クレスが示したページを要約するとこんなところだ。

 ……いくつか気になる単語がちらほらと。

 中でも気になったのが属性だ。成程、前の世界でもゲームで魔法に炎とか水とかのなんとか属性というのがあった。こちらの魔法でもそれは当てはまるらしい。

 …………はて、そういえば魔法と魔術はやり方は違っても起こる現象にさほど違いはないはず。

 もしかしてこれは魔術にも当てはまるんじゃないだろうか。

「クレス。ありがとう。役に立った」

 クレスは相変わらず無表情に頷いただけだったけど、喜んでいるのはわかった。

 少し言うのには抵抗があるけど、仕方ない。別に口に出さなくても設定は出来そうだけど、始めたばかりの今はまだ、言葉にして整理しないとうまくできない。

「【属性は火 形状は球 発動】」

 唱えれば、陣に変化があった。『無』と書かれていた部分が『火』へ変わり、『特記無し』と書かれていた一部分が『燃焼』へと変わった。

 ポッ、空中に火の玉が浮かび上がる。

「おー」

 成功。ようやく成功。一歩前進。

 続いて火以外にも水や電気、光なんかでも形状を変えたりして試してみる。

 これらもうまくいった。

 代わりに体が少し重くなった。魔力が少なくなってきているのだろうか。

 一部勝手に変わった部分については、結果から考え見るに、どうやら性質のようなものらしい。『火』だったら『燃焼』、電気だったら『帯電』という感じ。これはデフォルトで、モノによっては勝手に付属されるようだけど、こっちの方で新たに付け加えることもできそうだ。

 いろいろ試してみて分かったことがあるんだけど、どうやらこの魔術、思ったよりもとんでもないもののようだ。

 魔術を使うには陣の展開式に起こしたい現象の設定を書き込むが、その内容は思ったよりも大雑把だ。最低限必要なことだけ述べて、後の細かい制御は本人のイメージによるところが大きい。簡単なところで言えば火や水の熱さや温度を変えたり光の発光具合を変えたり。

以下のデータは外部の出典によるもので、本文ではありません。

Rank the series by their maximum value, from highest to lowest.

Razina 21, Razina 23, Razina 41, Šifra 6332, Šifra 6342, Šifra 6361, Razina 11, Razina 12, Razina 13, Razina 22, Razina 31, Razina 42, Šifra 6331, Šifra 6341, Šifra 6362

 魔術に知識や想像力が重要という理由もわかった。これは、それらが豊かなほど、魔術の精度や威力が上がる。それこそ、前世の世界で信じられてきた『魔法』のような現象を引き起こせるぐらい。


 思ったことをそのまま現実に起こせる、夢のような出来事。


 突き詰めれば、それすらも可能になる。

 …………ただその割には、魔術に関する資料が少ない。これだけ、研究のしがいがある分野なのに、魔法と比べて具体的なことが書かれている物が圧倒的にない。

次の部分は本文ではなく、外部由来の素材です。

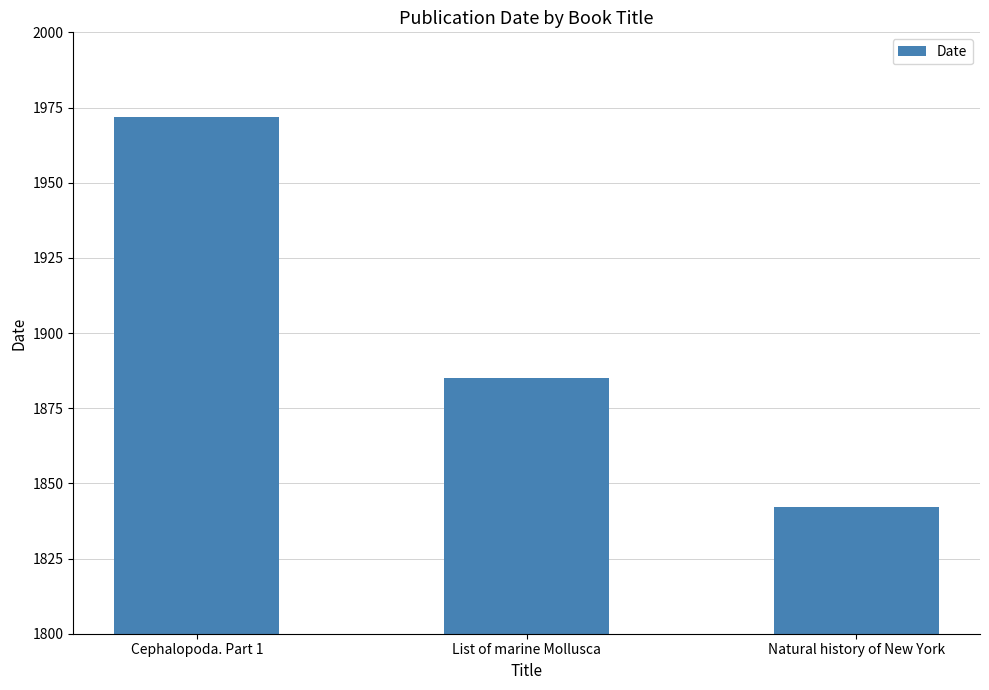

What is the change in value from Cephalopoda. Part 1 to Natural history of New York?

-130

 そりゃあ、これについては人それぞれで、教えるのが難しいのはわかるけど、魔法みたいに補助的なことは教えられるよね。

「ん――…………」

「…………?」

 =どうした?

「んー、ちょっと…………って」

 クレスの手元を見ると、クレスの手のひらの上でふよふよと浮いている水の球が。

「…………」

「…………?」

 =どうか、した?

「…………ううん。何でもない」

 何でもない。何でもないけど……うん、あれだけてこずった私は才能がないのだろうか。

「……凄いね、クレスは」

「……」

 =すごいのは、メルティア

「?」

「……………………」

 =これは、何となく。ほかはできない。だから、できるメルティアは、すごい。

「……ん。どうも」

 少し照れくさい。しかもクレスは慰めでなく本心で言ってるようなので尚更。

 …………今日はここまでにしとこうか。とりあえず、魔術の確認もできたし。あと微妙に体も重くなってるし。

「そろそろ、戻ろう、クレス」

「…………(コクン)」

「本も、返さなきゃ。これ貸出禁止なんだし」

 ばれたら大変。その言葉にクレスも頷いて、それぞれ一冊ずつ持って立ち上がった時だった。

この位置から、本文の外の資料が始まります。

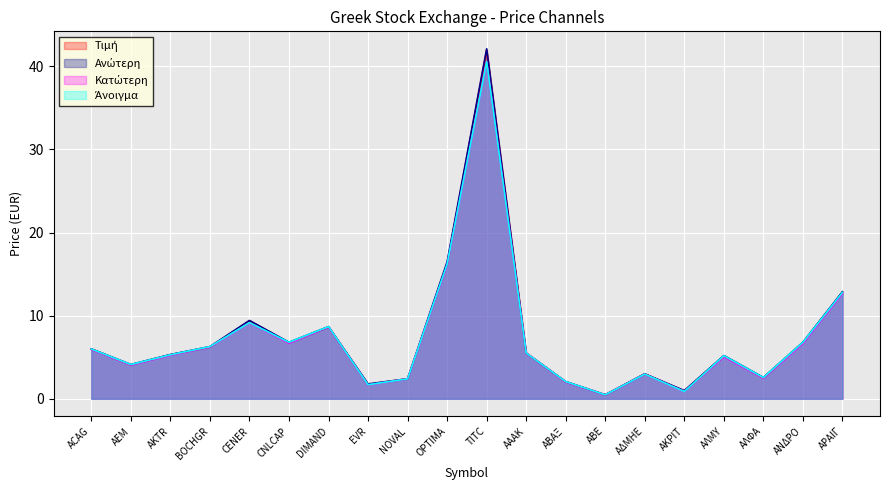

What are all the series names shown in the legend?

Τιμή, Ανώτερη, Κατώτερη, Άνοιγμα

 急に背筋に悪寒が走って、慌てて振り向くと――――、


「……ほーう? じゃあその貸出禁止の本を持ち出して、何をしてんだこの阿保餓鬼共!!!」


 ドゴッ


 ゴンッ


「たっ……っ!?」

「…………!?」

 二人同時に鈍器のようなもので頭を叩かれて、見上げた先には――、


「……妙な魔力感知してやって来てみれば……何やってんだお前ら」

「ジールせんせー…………」


 現れたのは、この孤児院で私たちの面倒を見てくれている大人の一人、ジール先生だった。

 …………分厚い本の角ではたかれた頭が、かなり痛い。